[Passage for review Boundary: Start]

These mobile payment systems have a high degree of centralization and identification – M-PESA users have to register with Safaricom with a government ID. But other emerging payment via mobile systems look more like hawala, the informal money transfer system used through much of the Middle East and South Asia. Nokia anthropologist Jan Chipchase tells a story about Ugandan mobile phone users and a system called “sente”: A caller purchases mobile phone airtime cards in a major cities, then calls his home village – he reads the recharge codes to the person in town who owns a mobile phone, giving her the credits to use. She enters the credits into her phone (validating the transaction), then gives a large percentage of the value of the credits to the person of the caller’s choice, usually a member of his family. Systems like this allow for virtually untraceable money transfer, unless phone card vendors are forced to check identification before selling phone cards.
Finally, it’s worth remembering that the powers unleashed by the mobile phone can affect all sides of a political situation. Protests organized by SMS helped unseat Joseph Estrada in the Philippines and bring President Gloria Arroyo to power. When Arroyo found herself embroiled in a corruption scandal involving tape recordings of phonecalls to voting commissioner Virgilio Garcillano, one of the tools activists used to spread information was a ringtone. The ringtone featured a snippet of dialog between Arroyo and Garcillano and rapidly became one of the world’s most downloaded ringtones and spawning over a dozen remixed versions. The personal nature of mobile phones makes them the perfect venue for protest, even if the protest is as innocuous as having your phone chirp “Hello Garcia?” in the President’s voice every time you get an SMS. What the mobile giveth, it can taketh away.

[Passage for review Boundary: End]

Your task -> Condense the paragraph of the passage on mobile phones that begins "These mobile payment systems have" into a shorter version that keeps its main facts. The entries that follow have no connection to the passage on mobile phones.

[Supplied data Boundary: Start]

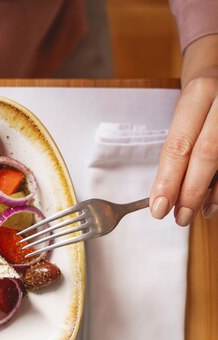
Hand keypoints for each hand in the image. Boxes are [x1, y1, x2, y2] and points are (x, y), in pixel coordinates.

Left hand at [150, 34, 217, 224]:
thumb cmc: (204, 96)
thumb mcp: (185, 111)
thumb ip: (179, 146)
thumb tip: (165, 192)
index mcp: (199, 93)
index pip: (179, 144)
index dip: (168, 179)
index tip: (157, 207)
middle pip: (206, 153)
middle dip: (190, 190)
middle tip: (178, 218)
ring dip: (212, 193)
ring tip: (194, 213)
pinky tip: (213, 202)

[Supplied data Boundary: End]

Exercise response -> Mobile payment systems such as M-PESA are highly centralized and require identification: users must register with Safaricom using a government ID. Other emerging mobile payment systems resemble hawala, the informal money transfer system used across much of the Middle East and South Asia. Nokia anthropologist Jan Chipchase describes a Ugandan system called "sente." A caller buys airtime cards in a major city and reads the recharge codes over the phone to a phone owner in the caller's home village. She enters the credits, which validates the transaction, and gives a large percentage of their value to someone the caller chooses, usually a family member. Such systems make money transfers virtually untraceable unless phone card vendors are required to check identification.